Andy Warhol (1928-1987)

État civil : Andrew Warhola
Dates : 1928-1987

Les années de formation

Andrew Warhola naît en 1928 à Pittsburgh en Pennsylvanie. Il est le troisième fils de Julia et Ondrej Warhola, émigrés d’origine tchécoslovaque.
Enfant, il est souvent malade et passe beaucoup de temps à dessiner ou à feuilleter des revues auprès de sa mère.
En 1945, Andrew Warhola rentre au Carnegie Institute dont il sortira diplômé en 1948. Etudiant doué, il se fait remarquer par le caractère polémique de ses travaux.

Les débuts à New-York, un illustrateur vite reconnu

Son diplôme en poche, il se rend aussitôt à New York. Très vite, et en dépit de ses airs timides, son opiniâtreté et la qualité de son porte folio lui ouvrent les portes des plus grandes revues.
Il dessine notamment pour Glamour et prend le nom d’Andy Warhol. Le style profondément original et frivole de ses illustrations au trait tamponné lui acquiert très vite une reconnaissance. Sa force de travail inégalée lui permet de décrocher de nombreuses commandes et il devient un illustrateur en vue.

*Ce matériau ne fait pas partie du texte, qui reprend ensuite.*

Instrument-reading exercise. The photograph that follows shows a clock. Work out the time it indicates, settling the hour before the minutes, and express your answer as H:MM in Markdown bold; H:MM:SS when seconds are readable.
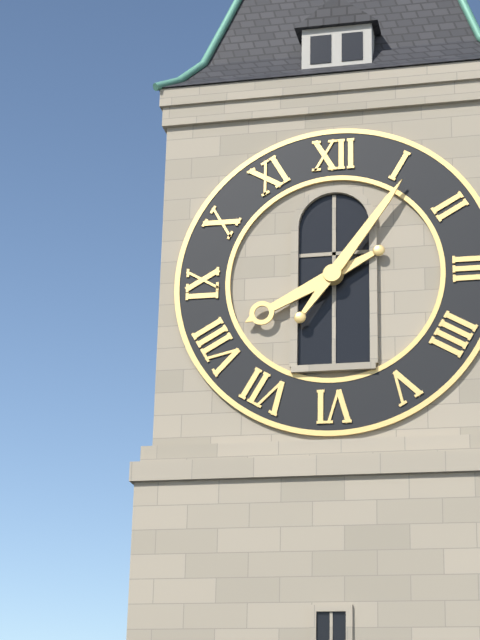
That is **8:06**
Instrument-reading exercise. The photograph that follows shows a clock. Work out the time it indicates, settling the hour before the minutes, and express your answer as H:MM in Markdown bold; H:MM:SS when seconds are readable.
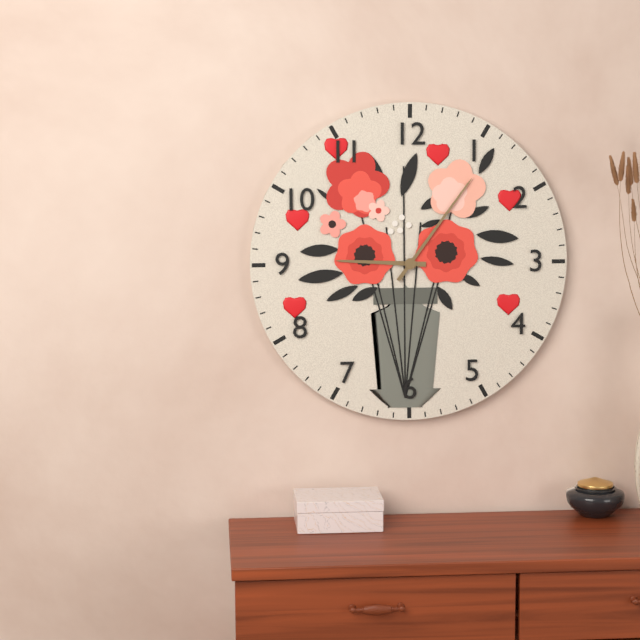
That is **9:06**
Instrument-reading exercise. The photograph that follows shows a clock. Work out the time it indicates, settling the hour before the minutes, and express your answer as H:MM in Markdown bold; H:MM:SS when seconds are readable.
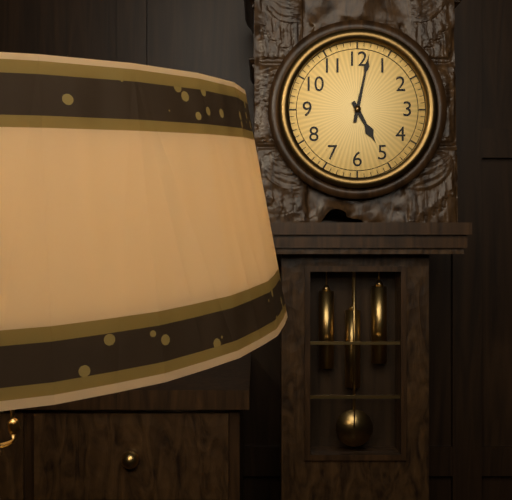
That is **5:02**
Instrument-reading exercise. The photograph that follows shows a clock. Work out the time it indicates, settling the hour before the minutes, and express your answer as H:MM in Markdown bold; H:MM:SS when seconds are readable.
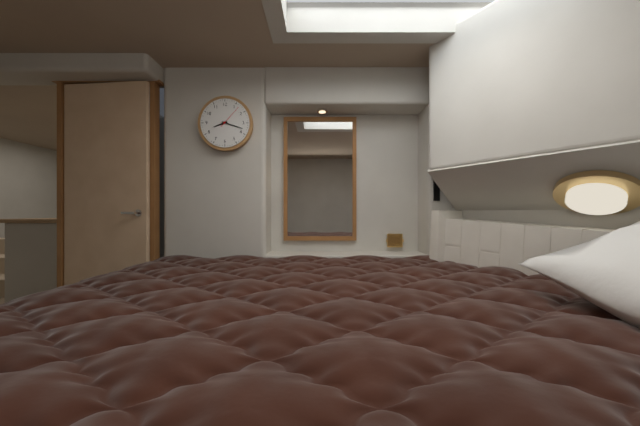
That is **8:18**
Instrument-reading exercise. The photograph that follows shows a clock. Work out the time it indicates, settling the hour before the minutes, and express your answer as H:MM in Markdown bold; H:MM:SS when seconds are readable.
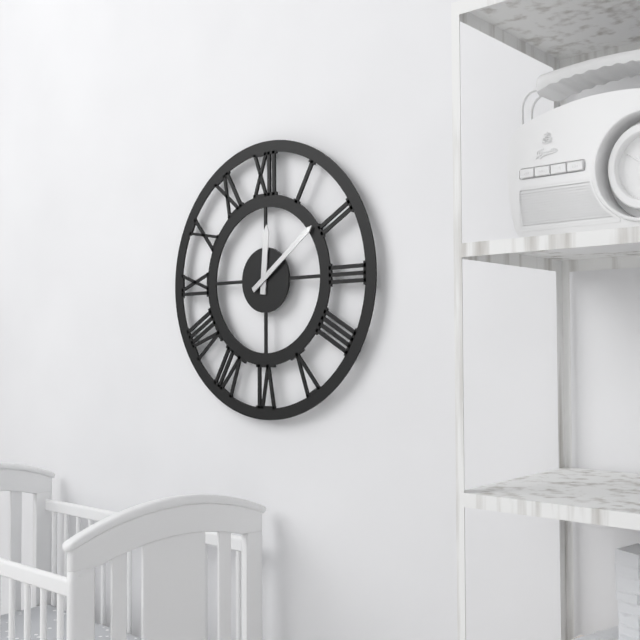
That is **12:09**
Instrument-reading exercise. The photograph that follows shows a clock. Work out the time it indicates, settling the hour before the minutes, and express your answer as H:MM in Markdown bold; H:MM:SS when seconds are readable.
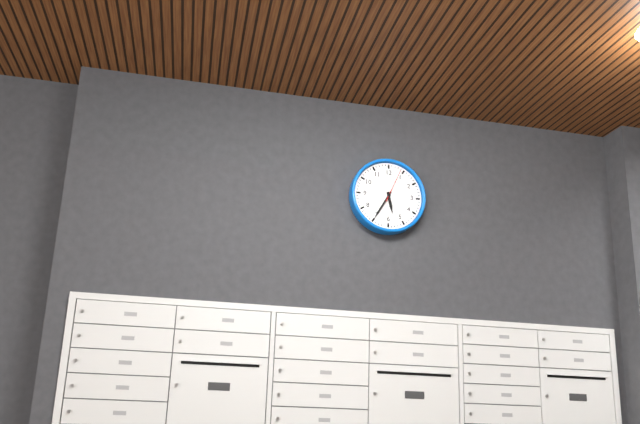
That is **5:35**
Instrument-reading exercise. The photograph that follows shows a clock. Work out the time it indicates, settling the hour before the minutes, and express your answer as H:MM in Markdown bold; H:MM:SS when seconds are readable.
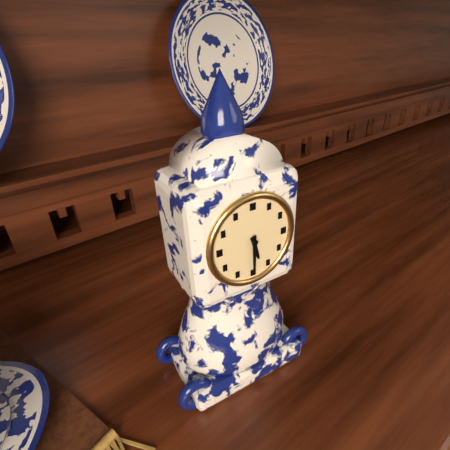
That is **5:30**
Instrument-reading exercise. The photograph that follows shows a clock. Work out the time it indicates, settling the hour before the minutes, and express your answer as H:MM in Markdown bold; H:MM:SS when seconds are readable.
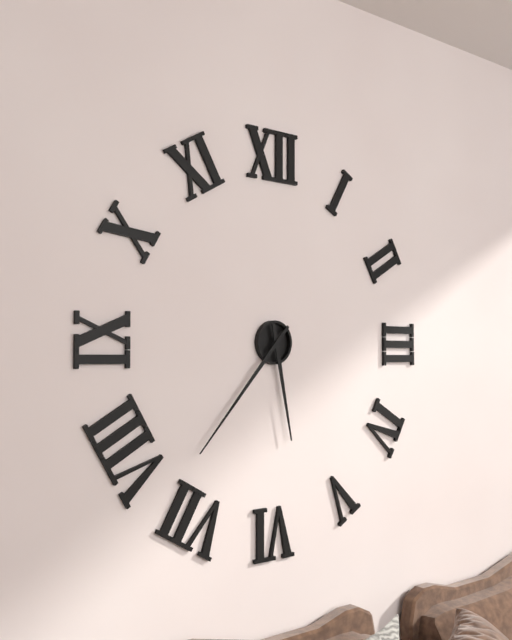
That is **5:37**
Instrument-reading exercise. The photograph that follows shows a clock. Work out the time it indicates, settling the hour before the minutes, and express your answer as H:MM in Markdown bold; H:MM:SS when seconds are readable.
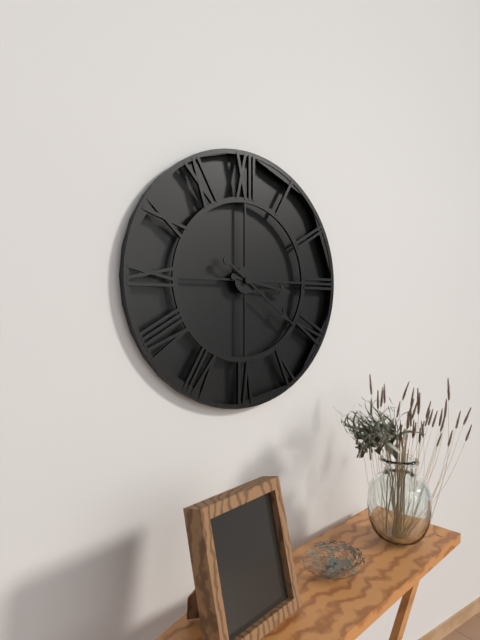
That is **3:21**
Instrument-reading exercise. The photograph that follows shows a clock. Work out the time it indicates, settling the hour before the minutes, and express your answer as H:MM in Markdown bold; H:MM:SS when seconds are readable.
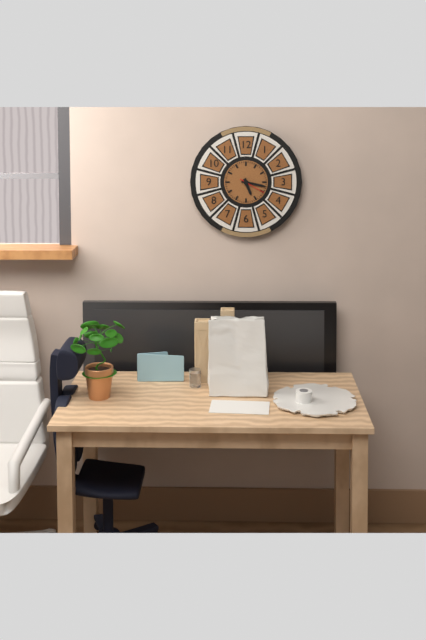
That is **5:17**
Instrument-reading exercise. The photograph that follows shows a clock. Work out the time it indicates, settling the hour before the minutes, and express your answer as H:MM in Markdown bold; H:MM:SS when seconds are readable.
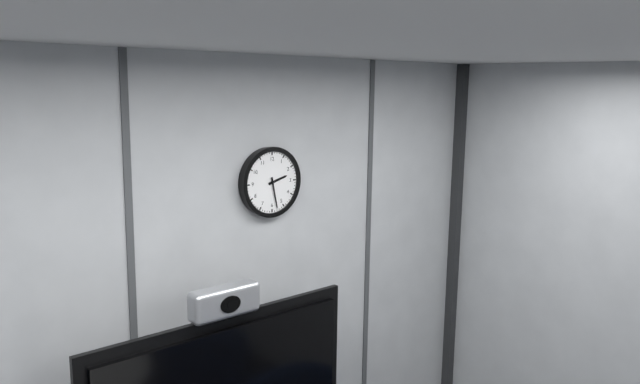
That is **2:28**
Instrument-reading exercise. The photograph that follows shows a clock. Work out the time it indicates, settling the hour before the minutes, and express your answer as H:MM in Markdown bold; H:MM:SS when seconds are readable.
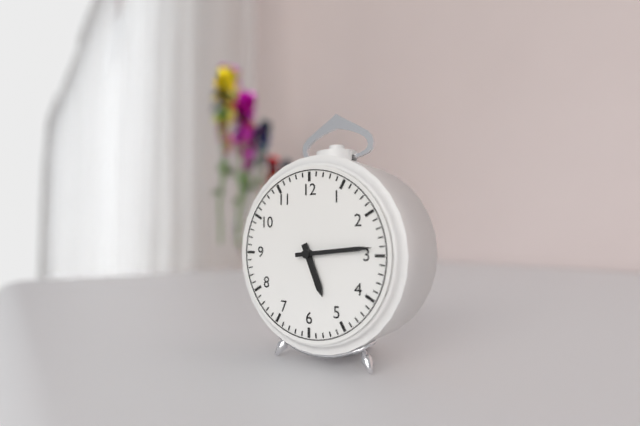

Il signe régulièrement des publicités de chaussures pour I. Miller.
À la même époque, il réalise aussi plusieurs albums auto-édités : A is an alphabet, Love is a pink cake, In the bottom of my garden.

La percée dans le monde des Beaux-Arts

À la fin des années 50, Warhol ne se contente plus de sa carrière d’illustrateur et cherche à devenir un artiste à part entière.
La percée de John Rauschenberg et Jasper Johns annonce la fin du triomphe de l’expressionnisme abstrait.
Le style de Warhol évolue beaucoup durant cette période, il réalise ses premières peintures à l’épiscope à partir de bandes dessinées et d’annonces publicitaires.
En 1961, il rencontre Ivan Karp, le gérant de la galerie Castelli à qui il fait visiter son atelier. Très vite s’y succèdent Henry Geldzahler, jeune conservateur au Metropolitan Museum ; Irving Blum, propriétaire de la Ferus Gallery à Los Angeles ainsi qu’un certain nombre de collectionneurs.
Il découvre l’œuvre de Roy Lichtenstein et abandonne alors la bande dessinée pour se tourner vers des objets de consommation : c’est la série des Campbell’s soup. Ces tableaux d’une précision toute mécanique, natures mortes d’un genre nouveau déconcertent le milieu artistique et marquent un tournant décisif dans la carrière de l’artiste.
En juillet 1962, Irving Blum consacre à Andy Warhol sa première exposition personnelle.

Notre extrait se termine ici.